Stored items from a collection:

━━━━━━━━━━━━━━━━

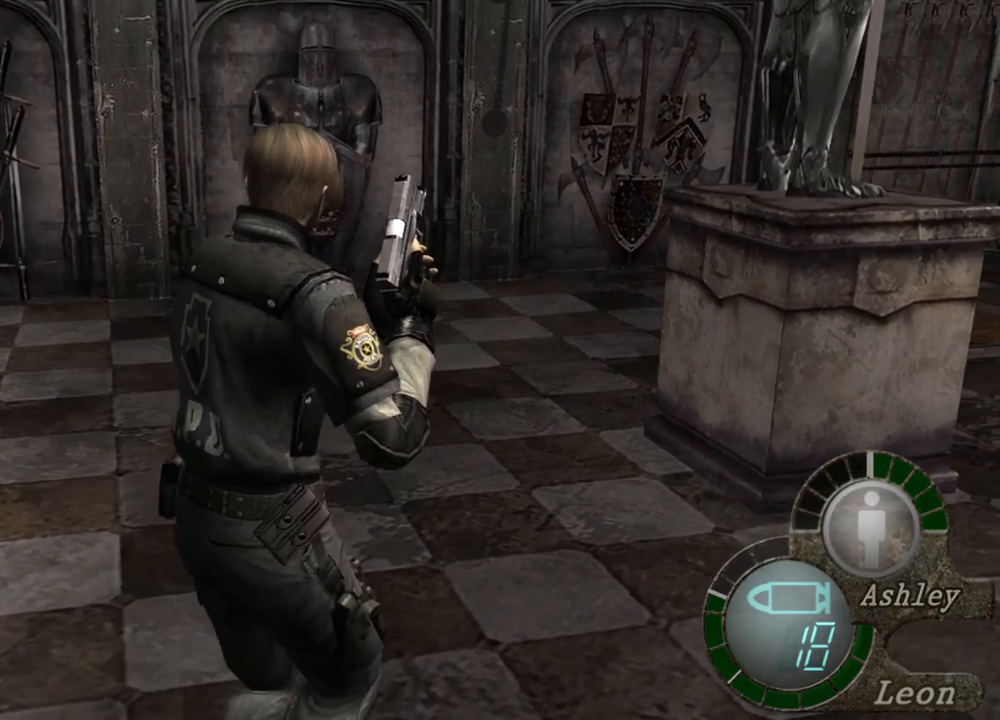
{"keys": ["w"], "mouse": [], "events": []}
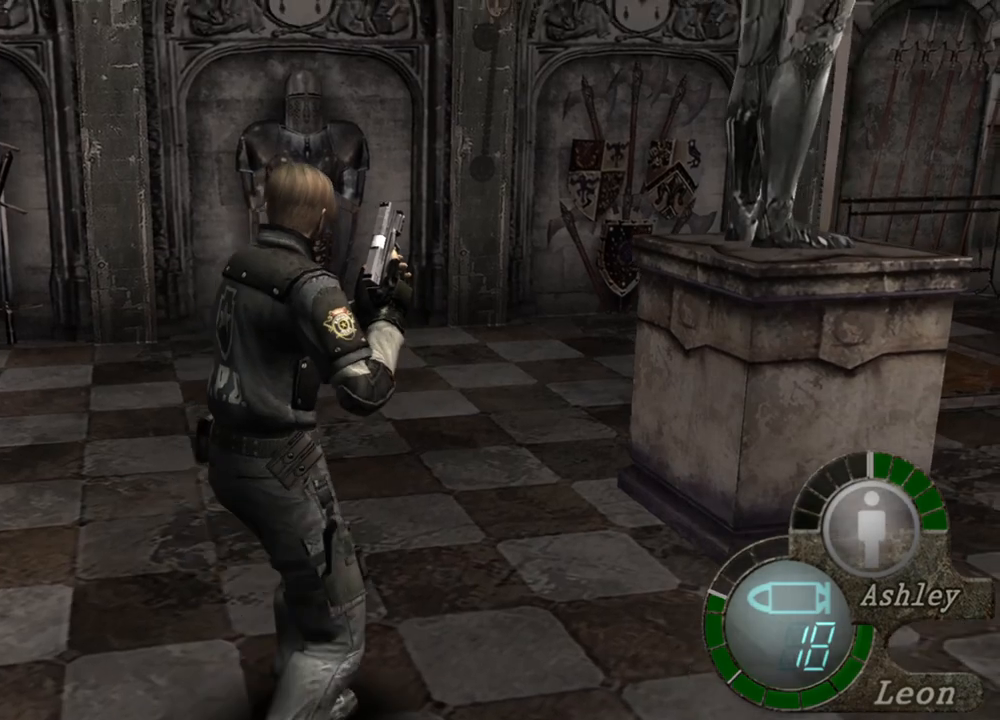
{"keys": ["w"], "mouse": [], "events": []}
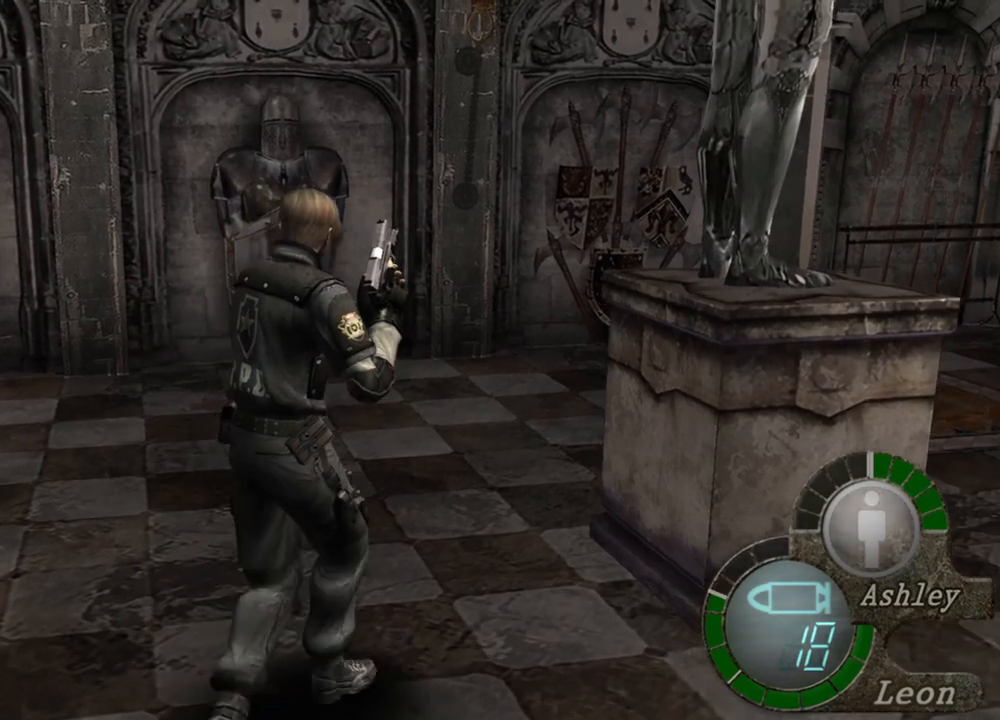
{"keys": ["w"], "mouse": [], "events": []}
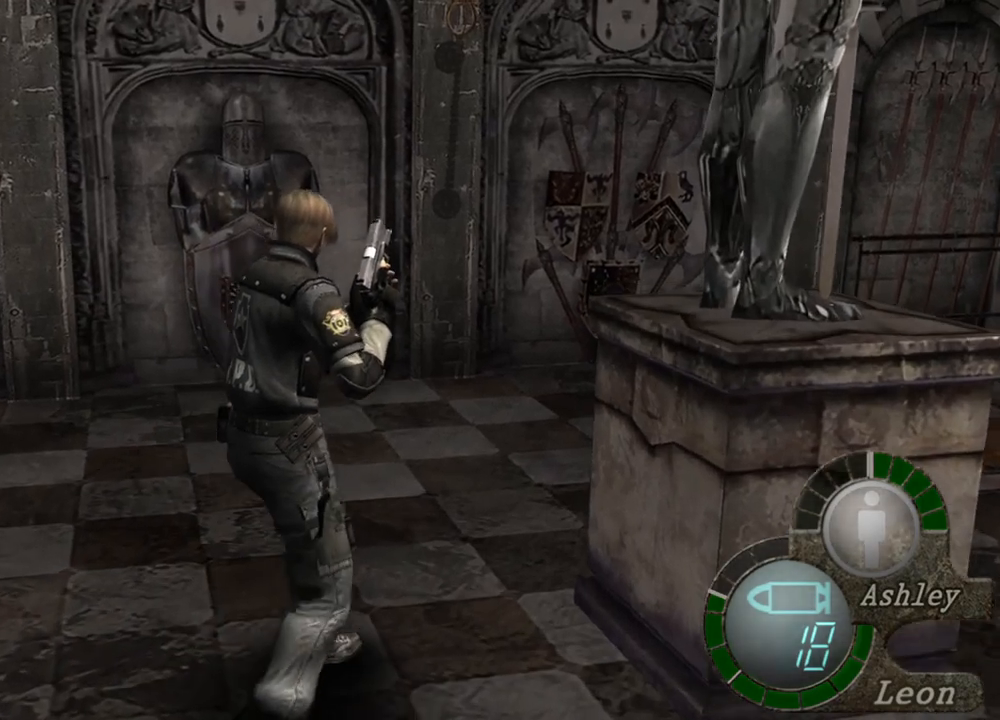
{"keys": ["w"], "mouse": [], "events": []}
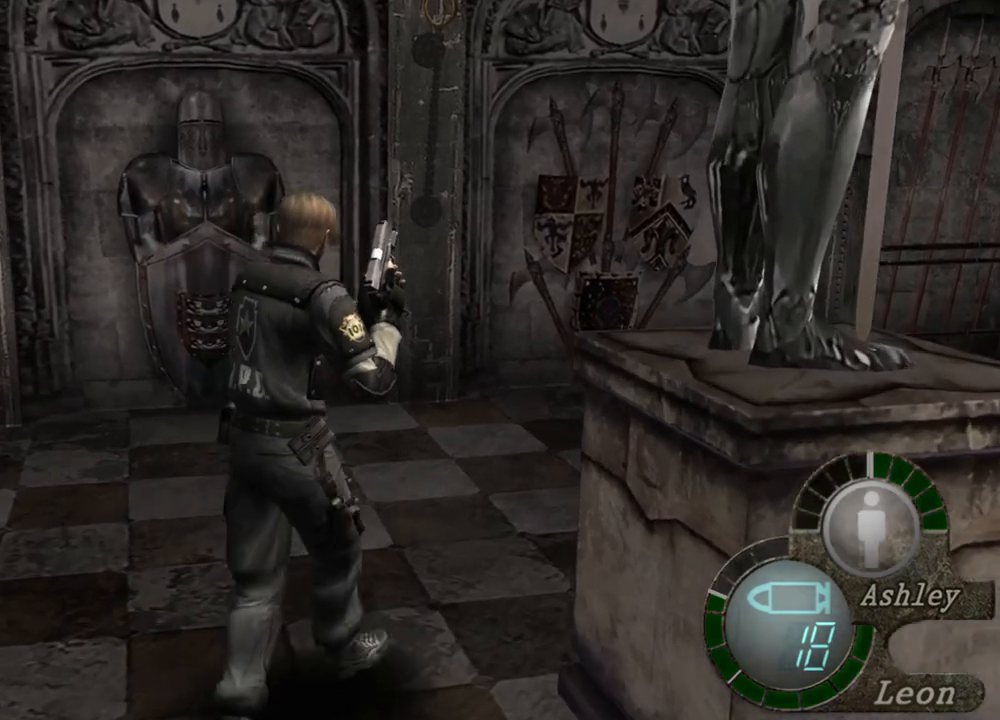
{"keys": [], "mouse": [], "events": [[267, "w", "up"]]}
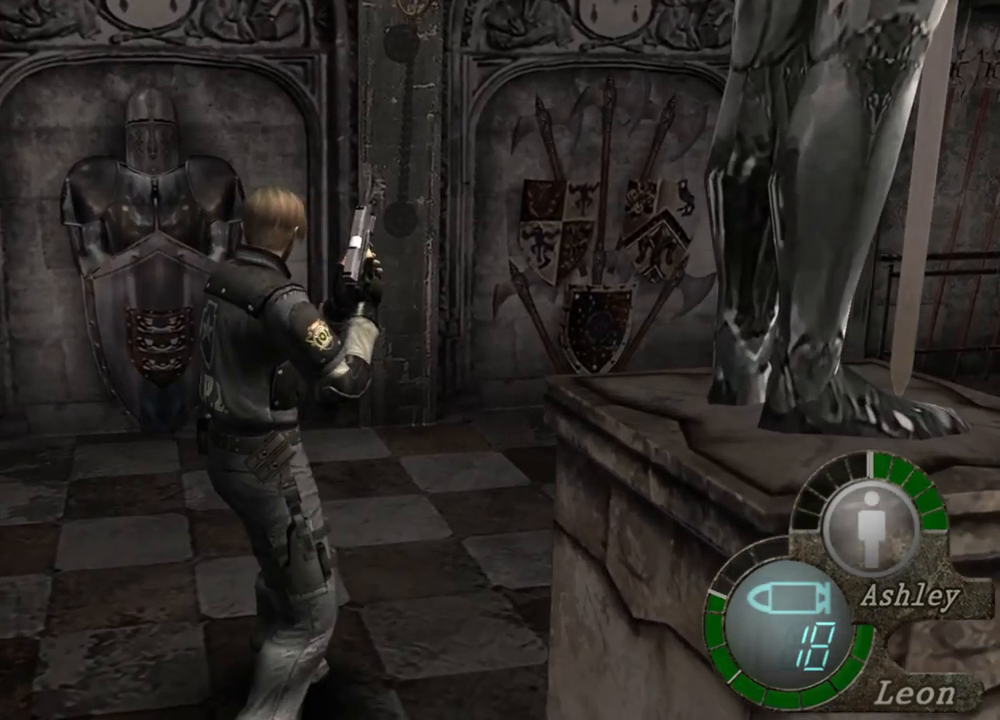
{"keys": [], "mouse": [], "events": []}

━━━━━━━━━━━━━━━━

Directions for this task ::
Word-for-word repeat, images excluded: return all the data.

Final answer ::
{"keys": ["w"], "mouse": [], "events": []}
{"keys": ["w"], "mouse": [], "events": []}
{"keys": ["w"], "mouse": [], "events": []}
{"keys": ["w"], "mouse": [], "events": []}
{"keys": [], "mouse": [], "events": [[267, "w", "up"]]}
{"keys": [], "mouse": [], "events": []}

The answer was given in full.